Piggies

KVIFF 2009 in Czech Republic An Indie Feast

You thought Carlsbad was in New Mexico? The original one is in Bohemia, in the Czech Republic, where the spa city once called Karlsbad is now Karlovy Vary. The citys annual film festival ended July 11th. It was a mix of films from recent festivals and a selection of new films that could be in theaters later this summer and into the fall. Theaters anywhere but the US, that is — all the more reason for film buffs to pay attention to places like Karlovy Vary, and to US festivals that may pick up some of this festivals lineup.

An unintended consequence of the 2000-2008 period in politics has been the declining place of foreign-language or foreign cinema in the US, even as the number of foreign-born Americans is on the rise. Try to see a French film outside New York or Los Angeles. These days, if your film is in a foreign language and you dont have Javier Bardem or Penelope Cruz in your cast, you should pray for an Oscar nomination. In French, even with Catherine Deneuve starring, your movie is likely to vanish in the heartland.

The Karlovy Vary International Film Festival of 2009 marked the twentieth anniversary of the fall of communism, which the US has taken much credit for.  Some films looked back to the days before the Berlin Wall came down. Some looked at the unkept promises and mixed blessings of freedom.

Here are my picks:

That Other Border

Piggies (Swinki) by Robert Glinski of Poland is set in the present, on the Polish-German border. Sixty years ago Germany began World War II there and tried to erase Poland from the map. In Glinskis film, Poland is now the source of cheap labor for anything that Germans need. Sound a bit like Mexico?

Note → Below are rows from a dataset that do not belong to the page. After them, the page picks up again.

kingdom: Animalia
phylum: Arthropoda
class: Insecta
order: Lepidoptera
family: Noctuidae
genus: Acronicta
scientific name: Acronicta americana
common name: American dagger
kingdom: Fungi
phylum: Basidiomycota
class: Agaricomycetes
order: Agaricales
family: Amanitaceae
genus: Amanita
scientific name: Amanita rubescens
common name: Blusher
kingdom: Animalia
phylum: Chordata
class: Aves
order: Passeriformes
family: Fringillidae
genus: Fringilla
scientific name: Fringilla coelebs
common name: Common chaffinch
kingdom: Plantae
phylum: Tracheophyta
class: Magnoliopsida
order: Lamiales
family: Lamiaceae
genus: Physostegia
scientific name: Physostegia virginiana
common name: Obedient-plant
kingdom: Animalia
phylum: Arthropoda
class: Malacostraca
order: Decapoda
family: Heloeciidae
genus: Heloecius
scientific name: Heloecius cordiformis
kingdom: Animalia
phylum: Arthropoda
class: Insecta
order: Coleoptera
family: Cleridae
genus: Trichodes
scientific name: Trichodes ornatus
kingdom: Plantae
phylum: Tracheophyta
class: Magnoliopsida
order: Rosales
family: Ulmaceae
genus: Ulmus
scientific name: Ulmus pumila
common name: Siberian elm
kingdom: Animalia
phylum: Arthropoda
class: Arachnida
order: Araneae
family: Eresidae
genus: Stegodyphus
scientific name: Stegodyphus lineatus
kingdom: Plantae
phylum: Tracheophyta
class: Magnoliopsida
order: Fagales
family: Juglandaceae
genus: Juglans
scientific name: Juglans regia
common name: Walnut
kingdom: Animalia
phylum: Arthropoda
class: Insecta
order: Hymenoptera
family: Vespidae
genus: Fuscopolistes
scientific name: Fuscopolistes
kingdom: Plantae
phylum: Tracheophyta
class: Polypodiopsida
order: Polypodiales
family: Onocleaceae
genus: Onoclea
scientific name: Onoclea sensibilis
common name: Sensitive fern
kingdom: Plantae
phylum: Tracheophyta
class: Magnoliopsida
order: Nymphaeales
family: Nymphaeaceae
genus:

Glinskis previous film, Hi Tereska (which premiered at KVIFF in 2000), told the story of a young girl from a housing project in Warsaw who falls in with the wrong crowd and loses her future. In Piggies, eager Poles bring their hopes and ambitions to the border, and criminals who exploit them thrive. Human traffic of all kinds is a common theme in new European films. In this one, boys rather than girls feed the demand from rich consumers, in an entire economy of bars and other “entertainment” businesses that function on the toil of the underaged underclass. Glinskis team of young actors bring a believability to the grim drama of Polish youth serving what used to be called the master race. If anything, its too soft. Piggies will remind you that the European continent is a work in progress.  Make sure you see it at a festival. Its a long shot for commercial distribution.
A German Comedy?

Post-Soviet thematic territory used to belong to Andreas Dresen of the former East Germany, whose signature style probed the drab idleness of a younger generation left behind by history. Dresens little universe was on just the other side of the Polish-German border from Robert Glinskis, in the sleepy town of Frankfurt, on the Oder. His characters included lay-about kids who didnt fit into Germanys future and an older generation from a would-be forgotten past – not the BMW-driving cannibals of Piggies. Dresens films were tender and gently humorous, but no less realistic as barometers of hope and cynicism.

Now Dresen has moved into new territory. Whisky with Vodka is a backstage comedy echoing the playful manners of a Woody Allen script like Stardust Memories, rather than interpreting the adjusted new realities on the extreme margins of a united Germany.  In Wolfgang Kohlhaases script, Otto (Henry Huebchen), is a veteran actor playing a Jazz Age lothario who is irresistible to a seductive teenager and her mother.

Off-screen, Otto is an even worse rake and a drunk, so the younger director of the film bets against potential losses by hiring an understudy for Ottos role, the ultimate insult. In this portrait of a shallow man who cant escape the typecasting of his previous 50 films, Dresden turns his gaze to cinema-about-cinema with wit and elegance. He also takes a poignant look at the inevitability of aging, all the more poignant in a profession that celebrates youth.

Through Otto, the once-analytic Dresen offers an everymans skepticism of geopolitics: “What did the Russians achieve besides pushing the vodka border further West?”
Persian Realism

Iran, where politics are intensely present-tense, was represented by Twenty, Abdolreza Kahanis ensemble drama. The title of the film comes from the 20 days employees of a banquet-hall are given  before the owner shuts it down and sells it to a developer for demolition. Sounds a lot like America, but most of these employees in Kahanis realistic story, pre-the-recent-protests, live in the basement.

The role of a young widow with child, facing homelessness, is played by the Iranian superstar Mahtab Karamati (disguised on-screen in heavy makeup), which may explain why the grim film was a hit in Tehran this year. Iranians prefer comedies, Kahani said. Like just about everything else at Karlovy Vary, its a long shot for distribution in the US.  Kahani, the director, noted that his two previous features had been banned in Iran, but limited his political comments to the hope that he might reach his audience one day without any government interference. Wish him luck. His reluctance to say much more on camera at a festival press conference suggested that criticism might earn him a rude greeting on his return.